*Description of the task*. Format the data from its first line through the line containing "Дональду Трампу, вызвал нешуточный перепуг в" as a JSON list of strings, with one string per line and no blank lines.

== Segment start ==

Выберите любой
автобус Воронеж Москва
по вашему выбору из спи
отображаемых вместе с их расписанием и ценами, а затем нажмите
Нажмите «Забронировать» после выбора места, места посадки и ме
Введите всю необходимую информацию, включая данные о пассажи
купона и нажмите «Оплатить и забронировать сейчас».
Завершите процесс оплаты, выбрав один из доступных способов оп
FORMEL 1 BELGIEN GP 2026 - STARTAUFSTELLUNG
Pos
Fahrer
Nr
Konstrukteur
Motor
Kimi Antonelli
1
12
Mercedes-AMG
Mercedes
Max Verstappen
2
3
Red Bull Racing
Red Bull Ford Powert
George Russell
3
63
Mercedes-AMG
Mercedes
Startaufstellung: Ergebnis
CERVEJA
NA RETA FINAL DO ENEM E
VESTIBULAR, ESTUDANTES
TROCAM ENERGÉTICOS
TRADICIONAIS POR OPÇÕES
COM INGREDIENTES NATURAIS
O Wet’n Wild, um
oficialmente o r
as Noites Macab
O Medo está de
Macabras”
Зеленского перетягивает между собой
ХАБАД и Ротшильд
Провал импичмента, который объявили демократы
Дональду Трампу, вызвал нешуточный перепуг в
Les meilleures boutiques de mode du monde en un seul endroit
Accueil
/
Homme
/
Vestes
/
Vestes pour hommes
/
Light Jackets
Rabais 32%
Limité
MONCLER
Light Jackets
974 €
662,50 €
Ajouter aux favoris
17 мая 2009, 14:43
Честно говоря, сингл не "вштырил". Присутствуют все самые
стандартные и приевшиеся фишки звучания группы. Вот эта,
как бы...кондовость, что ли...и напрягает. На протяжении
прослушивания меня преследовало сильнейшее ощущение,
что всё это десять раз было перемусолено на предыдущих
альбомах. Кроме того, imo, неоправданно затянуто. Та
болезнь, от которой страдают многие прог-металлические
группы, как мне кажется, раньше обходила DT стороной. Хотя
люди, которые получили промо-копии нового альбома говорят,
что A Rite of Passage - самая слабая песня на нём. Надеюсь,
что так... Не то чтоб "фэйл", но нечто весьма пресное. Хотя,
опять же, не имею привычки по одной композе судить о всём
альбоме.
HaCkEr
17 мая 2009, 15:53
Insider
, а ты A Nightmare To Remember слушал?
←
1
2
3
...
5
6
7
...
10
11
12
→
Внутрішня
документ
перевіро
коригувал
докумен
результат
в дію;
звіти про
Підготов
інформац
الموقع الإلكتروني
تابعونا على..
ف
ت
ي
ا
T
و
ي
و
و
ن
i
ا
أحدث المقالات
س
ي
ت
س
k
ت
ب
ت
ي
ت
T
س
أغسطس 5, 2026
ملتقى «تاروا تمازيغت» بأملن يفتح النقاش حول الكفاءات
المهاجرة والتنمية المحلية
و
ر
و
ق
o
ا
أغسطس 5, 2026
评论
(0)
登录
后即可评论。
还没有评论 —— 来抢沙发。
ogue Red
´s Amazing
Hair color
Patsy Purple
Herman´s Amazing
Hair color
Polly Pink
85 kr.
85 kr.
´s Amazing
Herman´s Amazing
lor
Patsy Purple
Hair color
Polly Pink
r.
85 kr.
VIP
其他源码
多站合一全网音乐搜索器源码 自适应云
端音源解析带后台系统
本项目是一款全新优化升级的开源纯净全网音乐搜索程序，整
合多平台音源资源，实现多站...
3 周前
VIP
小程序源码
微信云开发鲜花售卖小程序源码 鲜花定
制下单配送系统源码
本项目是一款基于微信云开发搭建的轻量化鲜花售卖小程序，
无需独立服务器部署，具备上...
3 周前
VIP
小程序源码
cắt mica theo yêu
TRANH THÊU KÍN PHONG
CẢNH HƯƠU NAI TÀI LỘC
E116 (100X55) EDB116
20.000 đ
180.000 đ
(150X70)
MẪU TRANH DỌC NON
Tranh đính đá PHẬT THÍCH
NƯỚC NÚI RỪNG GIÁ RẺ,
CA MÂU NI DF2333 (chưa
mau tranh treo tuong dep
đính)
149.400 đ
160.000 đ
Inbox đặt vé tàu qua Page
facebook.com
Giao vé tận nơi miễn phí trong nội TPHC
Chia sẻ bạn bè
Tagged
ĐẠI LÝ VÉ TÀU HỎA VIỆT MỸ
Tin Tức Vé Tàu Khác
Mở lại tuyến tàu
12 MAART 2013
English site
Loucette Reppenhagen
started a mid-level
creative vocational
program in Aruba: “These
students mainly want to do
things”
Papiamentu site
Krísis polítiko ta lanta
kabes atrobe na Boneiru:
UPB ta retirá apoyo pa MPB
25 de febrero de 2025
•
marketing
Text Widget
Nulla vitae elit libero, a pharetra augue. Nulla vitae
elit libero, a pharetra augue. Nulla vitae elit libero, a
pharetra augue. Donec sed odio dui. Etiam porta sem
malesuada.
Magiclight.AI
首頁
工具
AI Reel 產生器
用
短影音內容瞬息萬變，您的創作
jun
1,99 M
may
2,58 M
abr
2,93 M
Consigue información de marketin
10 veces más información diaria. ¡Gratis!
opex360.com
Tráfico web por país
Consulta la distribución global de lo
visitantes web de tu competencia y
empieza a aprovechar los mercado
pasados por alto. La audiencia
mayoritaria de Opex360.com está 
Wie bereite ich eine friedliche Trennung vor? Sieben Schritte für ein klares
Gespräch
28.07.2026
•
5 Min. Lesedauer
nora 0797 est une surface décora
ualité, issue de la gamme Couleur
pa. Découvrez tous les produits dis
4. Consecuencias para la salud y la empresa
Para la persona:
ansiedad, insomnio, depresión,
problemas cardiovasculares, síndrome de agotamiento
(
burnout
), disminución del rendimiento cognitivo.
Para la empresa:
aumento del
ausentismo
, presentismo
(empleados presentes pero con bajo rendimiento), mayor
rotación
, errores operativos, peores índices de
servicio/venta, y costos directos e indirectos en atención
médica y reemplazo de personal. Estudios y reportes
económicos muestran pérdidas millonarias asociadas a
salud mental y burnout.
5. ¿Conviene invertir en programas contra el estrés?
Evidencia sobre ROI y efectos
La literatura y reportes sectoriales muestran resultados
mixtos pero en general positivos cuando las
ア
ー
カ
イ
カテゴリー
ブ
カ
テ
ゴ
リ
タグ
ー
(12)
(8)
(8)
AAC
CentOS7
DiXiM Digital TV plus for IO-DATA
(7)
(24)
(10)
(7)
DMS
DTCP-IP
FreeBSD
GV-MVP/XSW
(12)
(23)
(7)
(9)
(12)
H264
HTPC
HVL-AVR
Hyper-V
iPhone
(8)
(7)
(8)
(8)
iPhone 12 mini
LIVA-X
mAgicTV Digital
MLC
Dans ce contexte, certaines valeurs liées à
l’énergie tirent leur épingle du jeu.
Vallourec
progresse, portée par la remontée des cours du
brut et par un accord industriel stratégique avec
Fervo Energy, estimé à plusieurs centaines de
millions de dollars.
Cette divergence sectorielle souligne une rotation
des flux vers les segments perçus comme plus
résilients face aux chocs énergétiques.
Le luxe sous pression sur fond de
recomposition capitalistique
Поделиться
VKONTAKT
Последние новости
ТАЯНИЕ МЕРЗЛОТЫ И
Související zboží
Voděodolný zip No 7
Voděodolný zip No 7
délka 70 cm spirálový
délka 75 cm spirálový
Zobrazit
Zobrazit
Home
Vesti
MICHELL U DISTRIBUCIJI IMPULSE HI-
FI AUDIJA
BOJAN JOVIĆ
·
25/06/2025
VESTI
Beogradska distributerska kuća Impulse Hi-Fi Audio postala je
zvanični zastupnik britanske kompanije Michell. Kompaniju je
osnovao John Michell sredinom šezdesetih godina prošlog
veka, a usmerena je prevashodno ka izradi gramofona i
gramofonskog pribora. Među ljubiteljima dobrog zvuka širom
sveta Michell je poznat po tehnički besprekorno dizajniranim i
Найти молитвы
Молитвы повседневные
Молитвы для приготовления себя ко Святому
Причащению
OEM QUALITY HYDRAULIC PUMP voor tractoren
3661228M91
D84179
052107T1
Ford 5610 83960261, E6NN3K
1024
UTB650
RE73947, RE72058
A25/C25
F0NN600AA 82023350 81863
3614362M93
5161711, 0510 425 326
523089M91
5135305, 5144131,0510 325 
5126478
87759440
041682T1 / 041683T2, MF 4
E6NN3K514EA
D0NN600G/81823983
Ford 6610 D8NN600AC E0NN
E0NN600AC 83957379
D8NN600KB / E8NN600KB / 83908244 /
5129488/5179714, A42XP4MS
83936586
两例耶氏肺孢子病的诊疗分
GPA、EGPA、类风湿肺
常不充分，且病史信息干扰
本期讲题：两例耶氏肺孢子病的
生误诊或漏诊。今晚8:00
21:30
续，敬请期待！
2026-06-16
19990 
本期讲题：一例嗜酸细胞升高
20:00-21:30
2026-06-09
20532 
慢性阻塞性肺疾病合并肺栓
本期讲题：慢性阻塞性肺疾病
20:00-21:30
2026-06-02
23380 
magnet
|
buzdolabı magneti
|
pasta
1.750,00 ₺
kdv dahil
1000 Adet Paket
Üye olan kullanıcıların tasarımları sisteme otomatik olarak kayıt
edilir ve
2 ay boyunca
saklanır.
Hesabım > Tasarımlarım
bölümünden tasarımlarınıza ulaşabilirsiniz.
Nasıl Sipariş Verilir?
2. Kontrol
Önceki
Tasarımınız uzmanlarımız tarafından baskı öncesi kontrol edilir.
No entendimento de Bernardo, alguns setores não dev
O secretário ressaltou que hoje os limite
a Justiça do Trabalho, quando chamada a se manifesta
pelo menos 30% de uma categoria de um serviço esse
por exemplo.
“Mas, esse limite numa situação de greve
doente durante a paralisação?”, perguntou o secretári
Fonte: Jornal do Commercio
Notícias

== Segment end ==

*Expected answer*.
[
  "Выберите любой",
  "автобус Воронеж Москва",
  "по вашему выбору из спи",
  "отображаемых вместе с их расписанием и ценами, а затем нажмите",
  "Нажмите «Забронировать» после выбора места, места посадки и ме",
  "Введите всю необходимую информацию, включая данные о пассажи",
  "купона и нажмите «Оплатить и забронировать сейчас».",
  "Завершите процесс оплаты, выбрав один из доступных способов оп",
  "FORMEL 1 BELGIEN GP 2026 - STARTAUFSTELLUNG",
  "Pos",
  "Fahrer",
  "Nr",
  "Konstrukteur",
  "Motor",
  "Kimi Antonelli",
  "1",
  "12",
  "Mercedes-AMG",
  "Mercedes",
  "Max Verstappen",
  "2",
  "3",
  "Red Bull Racing",
  "Red Bull Ford Powert",
  "George Russell",
  "3",
  "63",
  "Mercedes-AMG",
  "Mercedes",
  "Startaufstellung: Ergebnis",
  "CERVEJA",
  "NA RETA FINAL DO ENEM E",
  "VESTIBULAR, ESTUDANTES",
  "TROCAM ENERGÉTICOS",
  "TRADICIONAIS POR OPÇÕES",
  "COM INGREDIENTES NATURAIS",
  "O Wet’n Wild, um",
  "oficialmente o r",
  "as Noites Macab",
  "O Medo está de",
  "Macabras”",
  "Зеленского перетягивает между собой",
  "ХАБАД и Ротшильд",
  "Провал импичмента, который объявили демократы",
  "Дональду Трампу, вызвал нешуточный перепуг в"
]